In the wake of the Haitian Revolution, Pierre Toussaint's master went into exile in New York City with him, granting them the opportunity to meet one another. Juliette was 20 years younger than him. While still working for her master, Pierre saved enough money to purchase her freedom. They were married privately on August 5, 1811. For four years, they boarded at the house of Pierre's master before finally settling on Franklin Street. Pierre worked as a hairdresser while Juliette focused on household needs and volunteered for the local church activities.

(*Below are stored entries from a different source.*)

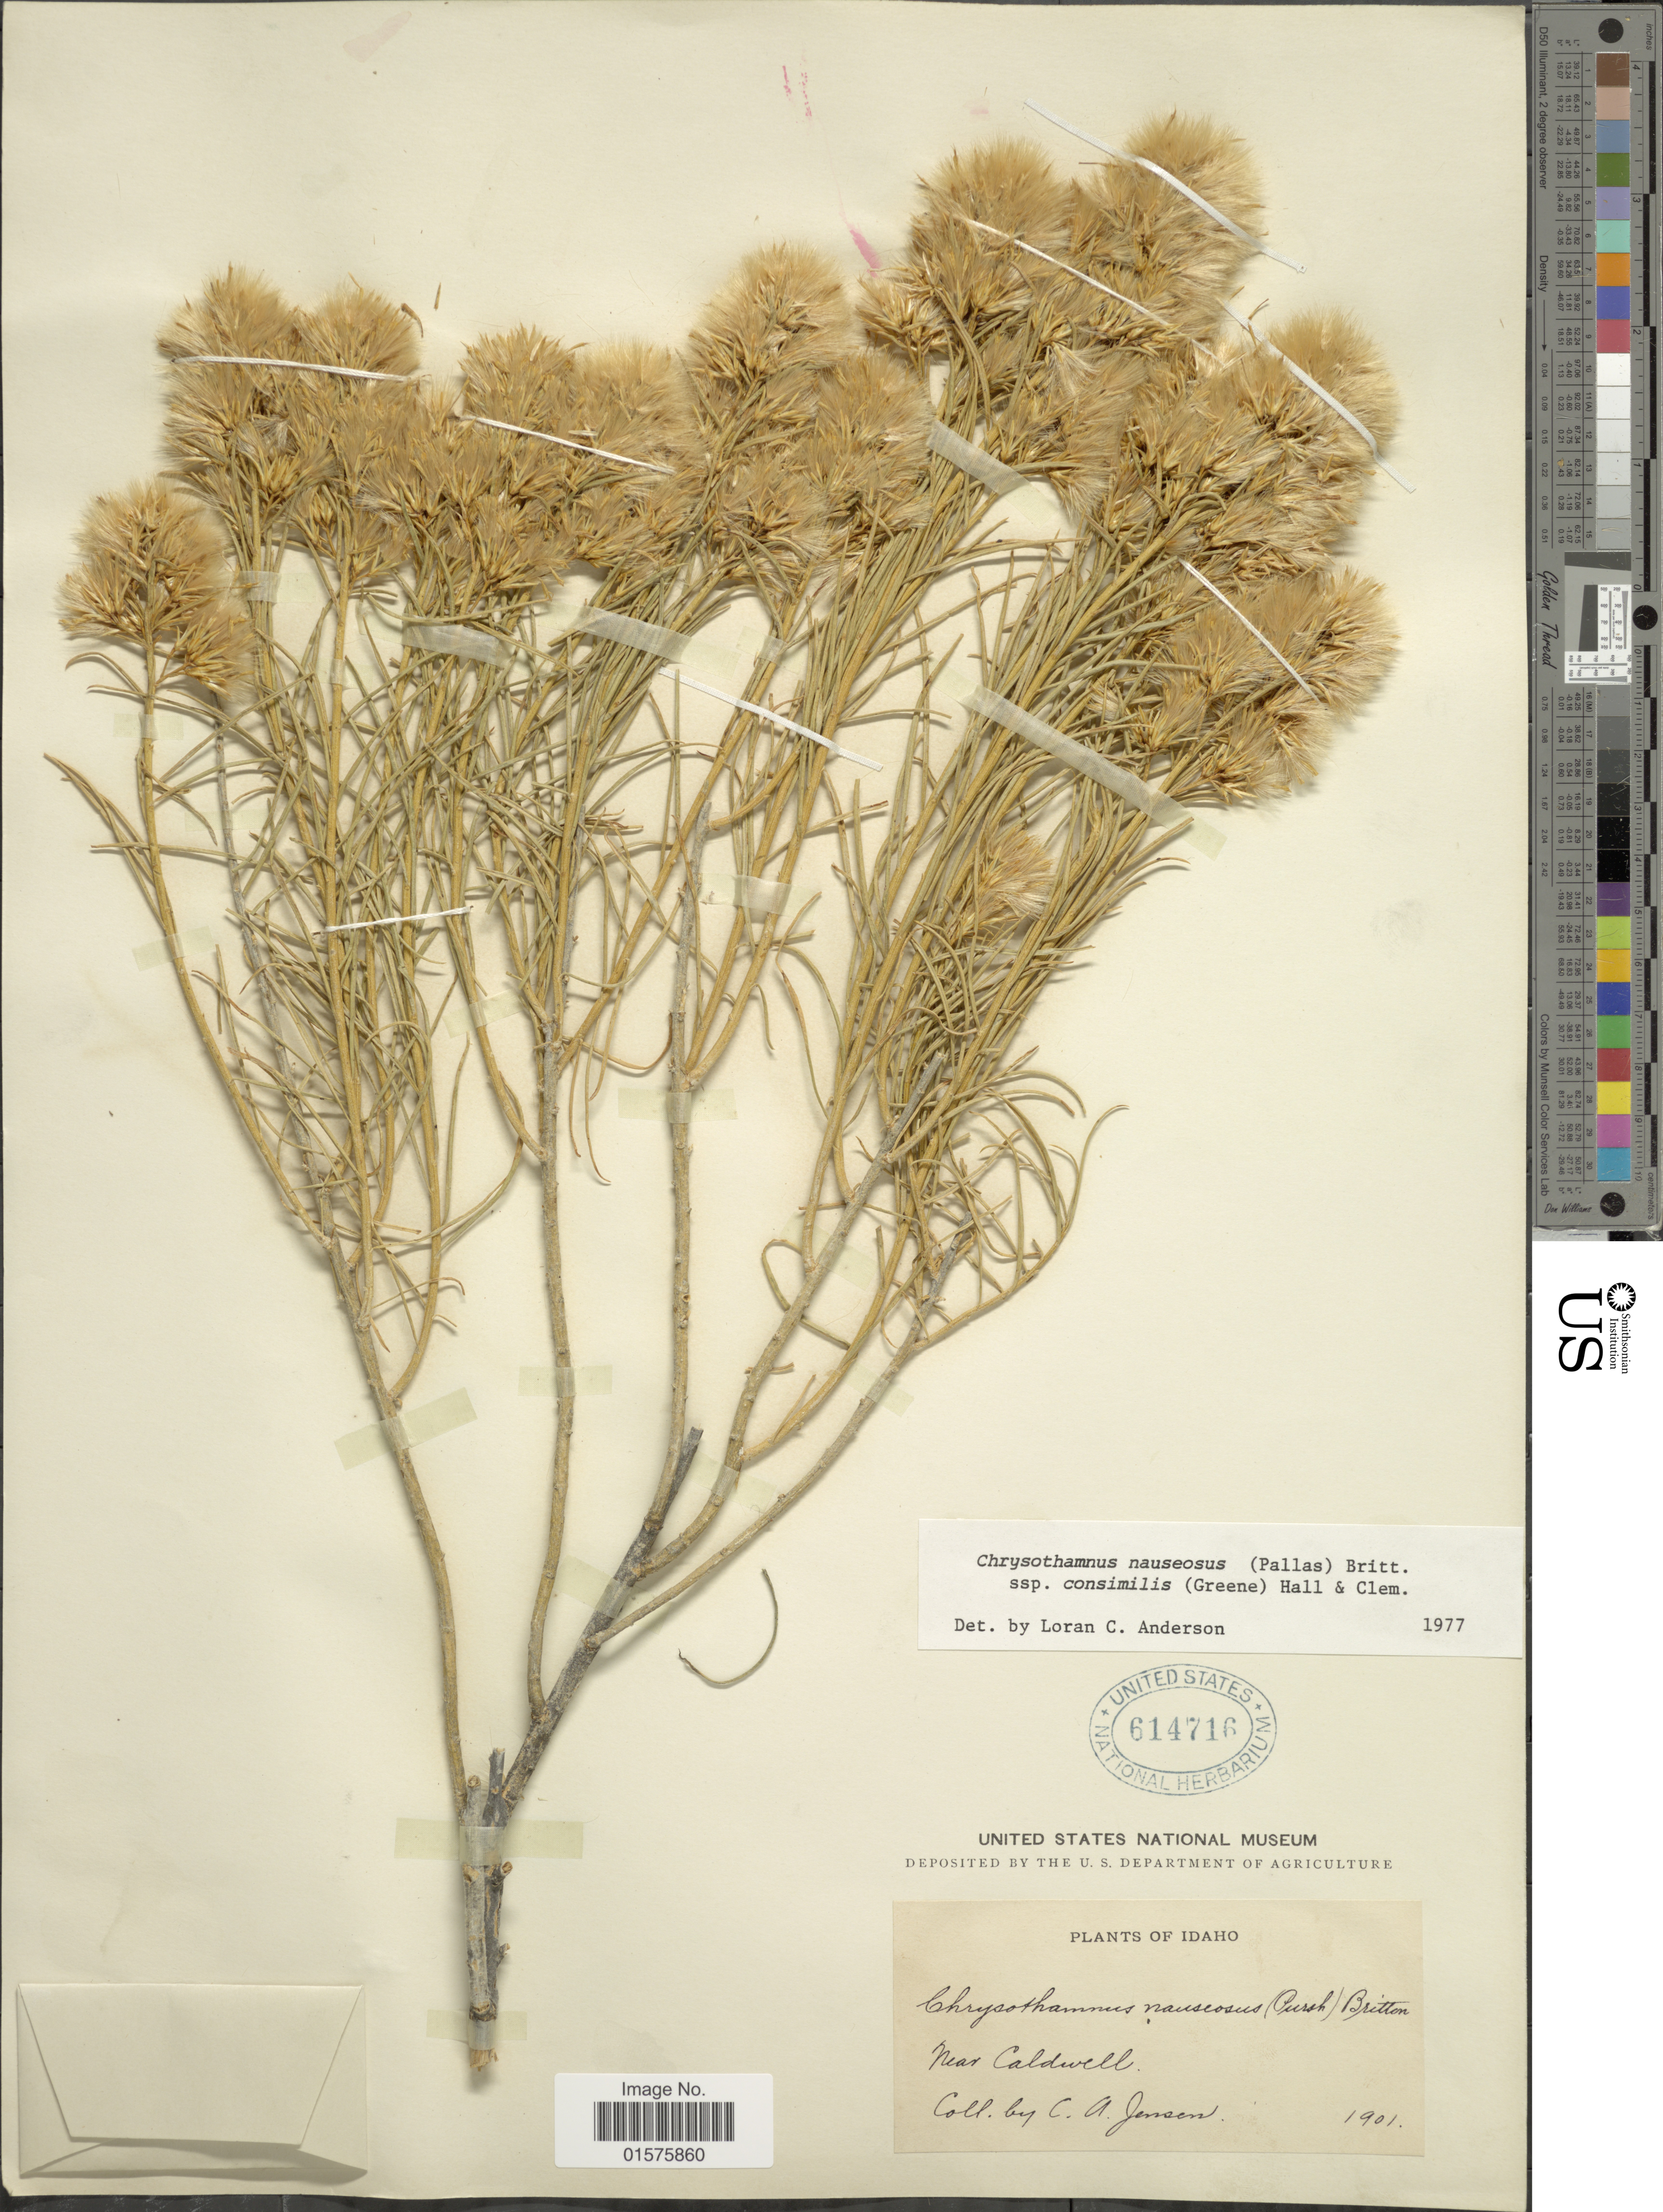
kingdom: Plantae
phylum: Tracheophyta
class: Magnoliopsida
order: Asterales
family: Asteraceae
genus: Ericameria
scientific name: Ericameria nauseosa var. oreophila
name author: (A. Nelson) G.L. Nesom & G.I. Baird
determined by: Urbatsch, Lowell E., Curator (LSU), Louisiana State University (UNITED STATES)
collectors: C. Jensen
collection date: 1901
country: United States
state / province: Idaho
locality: Near Caldwell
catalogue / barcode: US 614716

They adopted Euphemia, the daughter of Pierre's late sister Rosalie, who had died of tuberculosis, raising the girl as their own. They provided for her education and music classes.

===Philanthropy===
The couple attended daily masses and began a career of charity for New Yorkers experiencing poverty regardless of color and creed. They often brought baked goods to the children of the Colored Orphan Asylum and donated money to its operations. They sheltered and fostered numerous street children, travelers, and homeless people in their own house.

Together, the Toussaints organized a credit bureau, an employment agency, and a refuge for priests. Many Haitian refugees went to them, and they helped them find jobs. They often arranged sales of goods so they could raise money to live on. With the Oblate Sisters of Providence, they established a school for Black children.

They also helped raise money to build a new Roman Catholic church in New York, which became Old St. Patrick's Cathedral on Mott Street. Pierre was also a benefactor of the first New York City Catholic school for Black children at St. Vincent de Paul on Canal Street.

===Later years===
On May 14, 1851, Juliette died of natural causes. Two years later, Pierre Toussaint died on June 30, 1853. They were buried alongside Euphemia in the cemetery of St. Patrick's Old Cathedral.